=== Problems and tasks ===
[a] Translate this sentence from the passage on the mathematics behind Internet security into Spanish: "Unlike technology, new mathematics does not replace old mathematics—the old mathematics remains true."
[b] Please carry on the passage on the mathematics behind Internet security, picking up after its last sentence.

=== Page extract ===
.....

How is such privacy and security possible? Rooted in both new and very old mathematics, a tree of technologies (cryptosystems and authentication schemes) has grown and enables us to communicate from anywhere without fear of our data being manipulated, publicized, or used maliciously in other ways.
These technologies help to establish Internet security, and all rely in a fundamental way on mathematics, some of which is very old. For example, RSA relies on Euler's theorem, which is more than 250 years old! It is astounding—but not unusual—that a piece of mathematics from 1763 can have its broadest and most impactful application today. As new mathematics is discovered every day, it builds upon existing mathematics and expands upon what is already known. Unlike technology, new mathematics does not replace old mathematics—the old mathematics remains true.
In addition, while new technologies are often built using mathematics, the demand for new technologies also stimulates the development of new mathematics.
Since around 2010, excitement over cryptocurrencies and related blockchains has exploded. Blockchains are a kind of tamper-proof public distributed database of digital information (blocks), typically consisting of records of transactions. People are excited to discover or invent new things to be done with blockchains and to find new and more efficient ways to engineer them. This has stimulated new applications of mathematics.
As one example, researchers used to study zero-knowledge proofs as an abstract topic with seemingly distant potential practical applications. These proofs provide a way for you to prove to someone else that you know a specific thing (such as an account number), without giving them any useful information about the thing itself (that’s why they are called “zero-knowledge”). This concept is subtle, and the whole subject used to be of largely academic interest, but now research in this area has become truly practical: zero-knowledge proofs are being put to real use as parts of some blockchains.

.....

=== Dataset extract ===
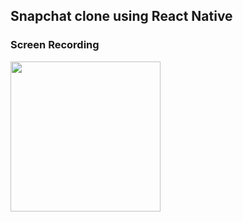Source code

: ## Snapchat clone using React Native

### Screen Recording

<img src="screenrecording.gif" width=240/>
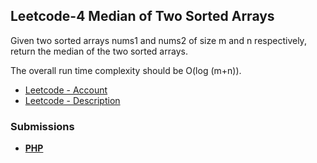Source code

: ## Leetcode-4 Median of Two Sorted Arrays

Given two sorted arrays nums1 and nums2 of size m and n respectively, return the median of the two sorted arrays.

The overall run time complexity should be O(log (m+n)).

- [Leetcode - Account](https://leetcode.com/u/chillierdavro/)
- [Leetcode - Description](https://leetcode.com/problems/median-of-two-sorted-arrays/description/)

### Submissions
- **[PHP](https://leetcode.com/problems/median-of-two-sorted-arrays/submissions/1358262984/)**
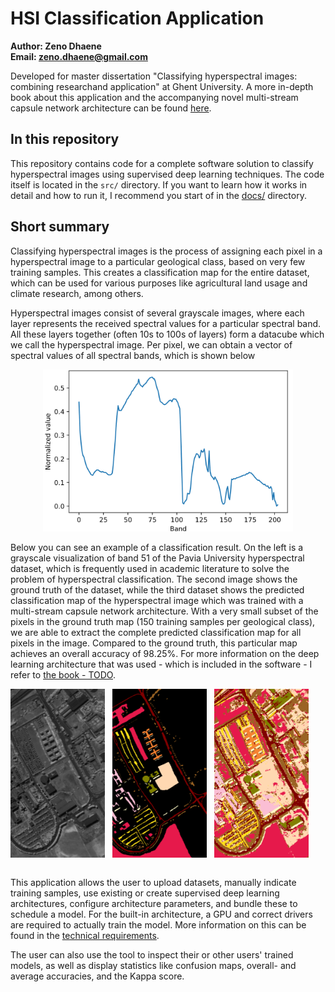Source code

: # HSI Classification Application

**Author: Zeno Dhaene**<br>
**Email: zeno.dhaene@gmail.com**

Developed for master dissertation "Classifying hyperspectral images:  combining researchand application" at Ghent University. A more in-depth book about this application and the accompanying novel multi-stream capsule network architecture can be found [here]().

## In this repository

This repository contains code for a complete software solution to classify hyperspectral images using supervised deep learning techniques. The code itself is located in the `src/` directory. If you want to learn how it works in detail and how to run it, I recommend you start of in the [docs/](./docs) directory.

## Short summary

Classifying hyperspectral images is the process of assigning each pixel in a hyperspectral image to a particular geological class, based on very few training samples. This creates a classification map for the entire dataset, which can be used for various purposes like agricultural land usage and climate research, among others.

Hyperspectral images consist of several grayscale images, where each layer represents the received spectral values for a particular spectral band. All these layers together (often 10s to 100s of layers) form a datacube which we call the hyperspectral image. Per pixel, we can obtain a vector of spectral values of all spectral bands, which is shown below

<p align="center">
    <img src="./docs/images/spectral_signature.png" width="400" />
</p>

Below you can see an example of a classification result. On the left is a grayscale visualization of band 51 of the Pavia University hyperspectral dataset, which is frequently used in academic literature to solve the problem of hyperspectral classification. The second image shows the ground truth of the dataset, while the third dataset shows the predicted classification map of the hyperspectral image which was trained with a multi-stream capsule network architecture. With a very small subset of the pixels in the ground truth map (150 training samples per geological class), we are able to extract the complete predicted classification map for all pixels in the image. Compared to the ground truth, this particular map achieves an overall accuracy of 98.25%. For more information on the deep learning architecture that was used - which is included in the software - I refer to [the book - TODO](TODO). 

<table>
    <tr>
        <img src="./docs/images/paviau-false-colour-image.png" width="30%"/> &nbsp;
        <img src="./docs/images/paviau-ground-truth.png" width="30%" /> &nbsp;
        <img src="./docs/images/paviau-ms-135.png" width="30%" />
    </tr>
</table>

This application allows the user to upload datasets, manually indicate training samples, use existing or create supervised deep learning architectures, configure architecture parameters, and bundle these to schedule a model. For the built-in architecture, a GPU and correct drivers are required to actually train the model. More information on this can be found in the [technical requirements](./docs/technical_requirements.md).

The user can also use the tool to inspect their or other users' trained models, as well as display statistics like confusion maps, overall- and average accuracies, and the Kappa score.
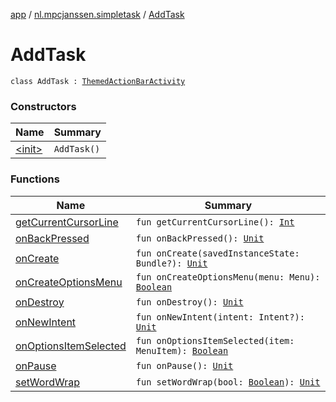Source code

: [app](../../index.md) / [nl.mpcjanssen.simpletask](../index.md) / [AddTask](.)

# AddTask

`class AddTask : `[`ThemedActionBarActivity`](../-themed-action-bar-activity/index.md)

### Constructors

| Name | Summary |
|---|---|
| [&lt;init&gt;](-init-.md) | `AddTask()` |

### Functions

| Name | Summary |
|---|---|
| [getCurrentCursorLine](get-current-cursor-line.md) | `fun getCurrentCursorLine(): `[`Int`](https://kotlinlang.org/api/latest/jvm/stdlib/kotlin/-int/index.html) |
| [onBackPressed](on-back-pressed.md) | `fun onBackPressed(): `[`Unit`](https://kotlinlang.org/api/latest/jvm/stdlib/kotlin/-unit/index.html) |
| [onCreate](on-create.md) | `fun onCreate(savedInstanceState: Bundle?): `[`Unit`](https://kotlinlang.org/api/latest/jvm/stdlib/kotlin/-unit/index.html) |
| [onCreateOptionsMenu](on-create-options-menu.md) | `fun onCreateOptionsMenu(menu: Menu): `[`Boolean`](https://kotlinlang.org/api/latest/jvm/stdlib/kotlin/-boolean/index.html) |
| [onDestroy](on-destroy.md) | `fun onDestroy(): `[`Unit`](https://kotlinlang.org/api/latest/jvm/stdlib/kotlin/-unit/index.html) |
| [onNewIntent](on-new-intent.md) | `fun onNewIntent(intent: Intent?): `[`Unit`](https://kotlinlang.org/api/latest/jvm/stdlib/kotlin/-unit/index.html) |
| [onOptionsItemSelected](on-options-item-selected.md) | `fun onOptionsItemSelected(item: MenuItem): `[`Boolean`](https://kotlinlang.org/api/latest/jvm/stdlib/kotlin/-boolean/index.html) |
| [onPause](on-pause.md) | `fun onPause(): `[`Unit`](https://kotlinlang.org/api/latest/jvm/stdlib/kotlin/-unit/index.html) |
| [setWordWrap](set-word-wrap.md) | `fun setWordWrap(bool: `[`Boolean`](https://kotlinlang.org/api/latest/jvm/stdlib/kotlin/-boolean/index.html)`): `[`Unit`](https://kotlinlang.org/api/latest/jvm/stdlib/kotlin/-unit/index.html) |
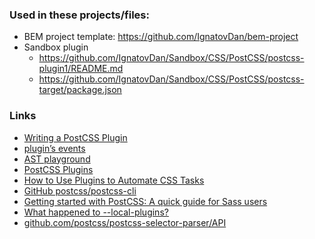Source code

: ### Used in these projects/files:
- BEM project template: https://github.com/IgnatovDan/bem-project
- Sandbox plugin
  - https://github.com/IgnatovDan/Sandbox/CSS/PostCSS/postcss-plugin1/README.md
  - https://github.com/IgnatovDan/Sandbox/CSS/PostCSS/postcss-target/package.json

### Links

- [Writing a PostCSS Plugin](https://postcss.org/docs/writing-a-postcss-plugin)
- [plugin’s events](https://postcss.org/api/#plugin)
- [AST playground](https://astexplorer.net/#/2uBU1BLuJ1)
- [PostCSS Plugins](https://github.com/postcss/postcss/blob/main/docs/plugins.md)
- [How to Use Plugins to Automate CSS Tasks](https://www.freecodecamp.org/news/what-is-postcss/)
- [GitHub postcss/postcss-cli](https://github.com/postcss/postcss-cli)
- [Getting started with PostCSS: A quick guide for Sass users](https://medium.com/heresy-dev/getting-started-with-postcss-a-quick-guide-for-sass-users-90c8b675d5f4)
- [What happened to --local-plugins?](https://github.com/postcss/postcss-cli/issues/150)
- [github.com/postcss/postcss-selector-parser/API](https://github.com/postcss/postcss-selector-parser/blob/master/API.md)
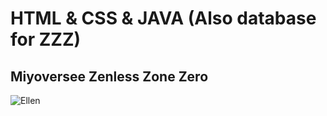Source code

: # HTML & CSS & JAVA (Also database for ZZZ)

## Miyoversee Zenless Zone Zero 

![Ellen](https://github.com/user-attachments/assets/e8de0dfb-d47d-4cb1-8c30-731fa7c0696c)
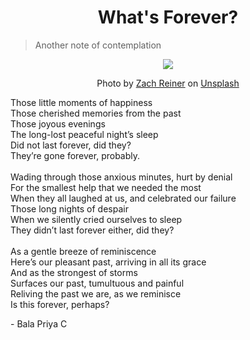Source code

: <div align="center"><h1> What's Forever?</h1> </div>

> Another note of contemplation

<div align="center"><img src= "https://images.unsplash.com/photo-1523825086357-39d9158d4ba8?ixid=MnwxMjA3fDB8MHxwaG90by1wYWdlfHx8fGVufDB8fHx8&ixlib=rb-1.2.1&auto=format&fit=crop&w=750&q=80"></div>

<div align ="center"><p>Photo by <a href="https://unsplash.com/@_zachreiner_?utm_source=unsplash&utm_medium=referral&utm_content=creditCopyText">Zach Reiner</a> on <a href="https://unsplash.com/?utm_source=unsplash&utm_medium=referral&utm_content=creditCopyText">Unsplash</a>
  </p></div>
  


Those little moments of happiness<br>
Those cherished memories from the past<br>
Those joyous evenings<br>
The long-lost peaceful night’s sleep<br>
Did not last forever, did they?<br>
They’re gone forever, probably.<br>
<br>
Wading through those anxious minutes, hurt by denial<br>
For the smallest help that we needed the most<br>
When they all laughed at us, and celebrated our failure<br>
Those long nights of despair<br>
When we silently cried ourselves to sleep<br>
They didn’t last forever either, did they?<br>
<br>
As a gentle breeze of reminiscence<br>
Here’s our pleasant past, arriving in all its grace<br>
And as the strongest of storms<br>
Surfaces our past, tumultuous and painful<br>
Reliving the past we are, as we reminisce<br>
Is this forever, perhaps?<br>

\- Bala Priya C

.....

=== Per-task answers ===
[a] A diferencia de la tecnología, las nuevas matemáticas no reemplazan a las matemáticas antiguas: las matemáticas antiguas siguen siendo verdaderas.

[b]
Internet security in an era of quantum computing is also motivating new mathematics. Quantum computers use the laws of quantum mechanics to process information and have the potential to solve certain computational problems faster than classical computers. In 1994, Peter Shor discovered a way that a quantum computer (if one existed) could break the encryption algorithms used in public key technologies. Today, it appears more and more possible that scientists will succeed in building a quantum computer that is powerful enough to render these technologies obsolete. Consequently, a global effort is under way to find strong and efficient post-quantum cryptosystems: replacements for RSA and the other vulnerable public key technologies. Such a new technology has to be based on the difficulty of solving a fundamentally different mathematical problem, something different from factoring whole numbers or finding discrete logarithms. Some of the hard problems being used in the design of cryptosystems include decoding random linear codes, finding an isogeny between given elliptic curves, and finding the short vector in a lattice.
Threats to safe use of the Internet will undoubtedly evolve, but mathematics will continue to support and enable new security technologies. Today, the combination of new and old mathematics allows us to feel confident that we are indeed communicating with the secure website that we think we are. It lets us do our banking online without fear that someone will eavesdrop and steal all of our money. And it lets us download apps on our cell phone without fear that some adversary will replace them with malware in route. While it is unclear what challenges to Internet security will emerge in years to come, we can be sure that many solutions will be rooted in mathematics.